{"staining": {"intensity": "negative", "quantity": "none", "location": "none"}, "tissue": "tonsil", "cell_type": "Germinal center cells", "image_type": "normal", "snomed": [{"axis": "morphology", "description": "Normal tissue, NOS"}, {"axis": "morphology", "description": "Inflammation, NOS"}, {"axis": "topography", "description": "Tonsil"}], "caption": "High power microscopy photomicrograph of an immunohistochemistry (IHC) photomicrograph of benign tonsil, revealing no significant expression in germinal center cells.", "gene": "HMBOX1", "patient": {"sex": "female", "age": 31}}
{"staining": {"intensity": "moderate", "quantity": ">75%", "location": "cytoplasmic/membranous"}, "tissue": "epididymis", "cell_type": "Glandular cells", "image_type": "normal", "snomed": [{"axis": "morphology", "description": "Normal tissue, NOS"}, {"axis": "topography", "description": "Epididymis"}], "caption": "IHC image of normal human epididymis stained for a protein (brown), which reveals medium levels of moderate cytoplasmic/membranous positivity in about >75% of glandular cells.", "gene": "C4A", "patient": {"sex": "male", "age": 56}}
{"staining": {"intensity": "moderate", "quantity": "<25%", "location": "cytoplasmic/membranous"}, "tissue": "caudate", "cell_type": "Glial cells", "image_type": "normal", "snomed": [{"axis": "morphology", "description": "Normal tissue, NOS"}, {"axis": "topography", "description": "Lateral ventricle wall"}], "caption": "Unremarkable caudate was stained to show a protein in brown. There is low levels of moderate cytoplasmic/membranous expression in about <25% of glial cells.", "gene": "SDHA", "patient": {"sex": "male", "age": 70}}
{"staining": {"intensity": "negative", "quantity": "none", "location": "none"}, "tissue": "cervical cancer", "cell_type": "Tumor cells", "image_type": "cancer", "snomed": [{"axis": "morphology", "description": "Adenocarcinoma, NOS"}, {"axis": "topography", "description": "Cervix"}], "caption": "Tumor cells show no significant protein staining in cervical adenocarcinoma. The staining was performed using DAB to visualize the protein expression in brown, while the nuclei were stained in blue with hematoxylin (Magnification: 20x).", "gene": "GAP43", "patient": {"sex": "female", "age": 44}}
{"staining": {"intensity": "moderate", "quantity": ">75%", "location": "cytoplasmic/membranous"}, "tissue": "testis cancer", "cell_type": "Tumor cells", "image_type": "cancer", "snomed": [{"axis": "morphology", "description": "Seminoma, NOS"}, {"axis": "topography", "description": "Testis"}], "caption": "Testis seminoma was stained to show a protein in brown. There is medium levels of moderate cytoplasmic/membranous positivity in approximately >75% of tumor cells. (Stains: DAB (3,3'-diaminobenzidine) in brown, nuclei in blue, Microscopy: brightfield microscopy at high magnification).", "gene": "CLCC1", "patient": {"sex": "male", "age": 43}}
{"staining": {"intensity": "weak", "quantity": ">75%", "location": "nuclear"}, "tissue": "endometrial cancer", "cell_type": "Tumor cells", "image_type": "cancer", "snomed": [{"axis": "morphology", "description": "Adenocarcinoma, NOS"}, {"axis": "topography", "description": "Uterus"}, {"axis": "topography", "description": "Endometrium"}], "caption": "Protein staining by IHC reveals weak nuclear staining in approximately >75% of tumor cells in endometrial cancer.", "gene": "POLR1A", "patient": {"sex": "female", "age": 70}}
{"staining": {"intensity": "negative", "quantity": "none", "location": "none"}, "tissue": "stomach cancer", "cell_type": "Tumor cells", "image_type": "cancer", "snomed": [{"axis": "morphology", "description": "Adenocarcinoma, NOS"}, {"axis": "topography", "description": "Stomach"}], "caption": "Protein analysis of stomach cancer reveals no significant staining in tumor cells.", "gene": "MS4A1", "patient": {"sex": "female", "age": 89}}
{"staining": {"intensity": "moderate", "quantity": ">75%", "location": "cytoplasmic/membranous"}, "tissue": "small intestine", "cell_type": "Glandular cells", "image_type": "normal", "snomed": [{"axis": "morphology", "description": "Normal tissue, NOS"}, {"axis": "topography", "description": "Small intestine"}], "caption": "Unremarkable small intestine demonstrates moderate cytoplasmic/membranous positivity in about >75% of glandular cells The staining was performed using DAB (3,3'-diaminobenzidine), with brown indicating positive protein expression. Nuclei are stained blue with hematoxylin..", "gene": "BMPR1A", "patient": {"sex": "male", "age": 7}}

====================

For each line shown above, write an exact copy.

Written response:
{"staining": {"intensity": "negative", "quantity": "none", "location": "none"}, "tissue": "tonsil", "cell_type": "Germinal center cells", "image_type": "normal", "snomed": [{"axis": "morphology", "description": "Normal tissue, NOS"}, {"axis": "morphology", "description": "Inflammation, NOS"}, {"axis": "topography", "description": "Tonsil"}], "caption": "High power microscopy photomicrograph of an immunohistochemistry (IHC) photomicrograph of benign tonsil, revealing no significant expression in germinal center cells.", "gene": "HMBOX1", "patient": {"sex": "female", "age": 31}}
{"staining": {"intensity": "moderate", "quantity": ">75%", "location": "cytoplasmic/membranous"}, "tissue": "epididymis", "cell_type": "Glandular cells", "image_type": "normal", "snomed": [{"axis": "morphology", "description": "Normal tissue, NOS"}, {"axis": "topography", "description": "Epididymis"}], "caption": "IHC image of normal human epididymis stained for a protein (brown), which reveals medium levels of moderate cytoplasmic/membranous positivity in about >75% of glandular cells.", "gene": "C4A", "patient": {"sex": "male", "age": 56}}
{"staining": {"intensity": "moderate", "quantity": "<25%", "location": "cytoplasmic/membranous"}, "tissue": "caudate", "cell_type": "Glial cells", "image_type": "normal", "snomed": [{"axis": "morphology", "description": "Normal tissue, NOS"}, {"axis": "topography", "description": "Lateral ventricle wall"}], "caption": "Unremarkable caudate was stained to show a protein in brown. There is low levels of moderate cytoplasmic/membranous expression in about <25% of glial cells.", "gene": "SDHA", "patient": {"sex": "male", "age": 70}}
{"staining": {"intensity": "negative", "quantity": "none", "location": "none"}, "tissue": "cervical cancer", "cell_type": "Tumor cells", "image_type": "cancer", "snomed": [{"axis": "morphology", "description": "Adenocarcinoma, NOS"}, {"axis": "topography", "description": "Cervix"}], "caption": "Tumor cells show no significant protein staining in cervical adenocarcinoma. The staining was performed using DAB to visualize the protein expression in brown, while the nuclei were stained in blue with hematoxylin (Magnification: 20x).", "gene": "GAP43", "patient": {"sex": "female", "age": 44}}
{"staining": {"intensity": "moderate", "quantity": ">75%", "location": "cytoplasmic/membranous"}, "tissue": "testis cancer", "cell_type": "Tumor cells", "image_type": "cancer", "snomed": [{"axis": "morphology", "description": "Seminoma, NOS"}, {"axis": "topography", "description": "Testis"}], "caption": "Testis seminoma was stained to show a protein in brown. There is medium levels of moderate cytoplasmic/membranous positivity in approximately >75% of tumor cells. (Stains: DAB (3,3'-diaminobenzidine) in brown, nuclei in blue, Microscopy: brightfield microscopy at high magnification).", "gene": "CLCC1", "patient": {"sex": "male", "age": 43}}
{"staining": {"intensity": "weak", "quantity": ">75%", "location": "nuclear"}, "tissue": "endometrial cancer", "cell_type": "Tumor cells", "image_type": "cancer", "snomed": [{"axis": "morphology", "description": "Adenocarcinoma, NOS"}, {"axis": "topography", "description": "Uterus"}, {"axis": "topography", "description": "Endometrium"}], "caption": "Protein staining by IHC reveals weak nuclear staining in approximately >75% of tumor cells in endometrial cancer.", "gene": "POLR1A", "patient": {"sex": "female", "age": 70}}
{"staining": {"intensity": "negative", "quantity": "none", "location": "none"}, "tissue": "stomach cancer", "cell_type": "Tumor cells", "image_type": "cancer", "snomed": [{"axis": "morphology", "description": "Adenocarcinoma, NOS"}, {"axis": "topography", "description": "Stomach"}], "caption": "Protein analysis of stomach cancer reveals no significant staining in tumor cells.", "gene": "MS4A1", "patient": {"sex": "female", "age": 89}}
{"staining": {"intensity": "moderate", "quantity": ">75%", "location": "cytoplasmic/membranous"}, "tissue": "small intestine", "cell_type": "Glandular cells", "image_type": "normal", "snomed": [{"axis": "morphology", "description": "Normal tissue, NOS"}, {"axis": "topography", "description": "Small intestine"}], "caption": "Unremarkable small intestine demonstrates moderate cytoplasmic/membranous positivity in about >75% of glandular cells The staining was performed using DAB (3,3'-diaminobenzidine), with brown indicating positive protein expression. Nuclei are stained blue with hematoxylin..", "gene": "BMPR1A", "patient": {"sex": "male", "age": 7}}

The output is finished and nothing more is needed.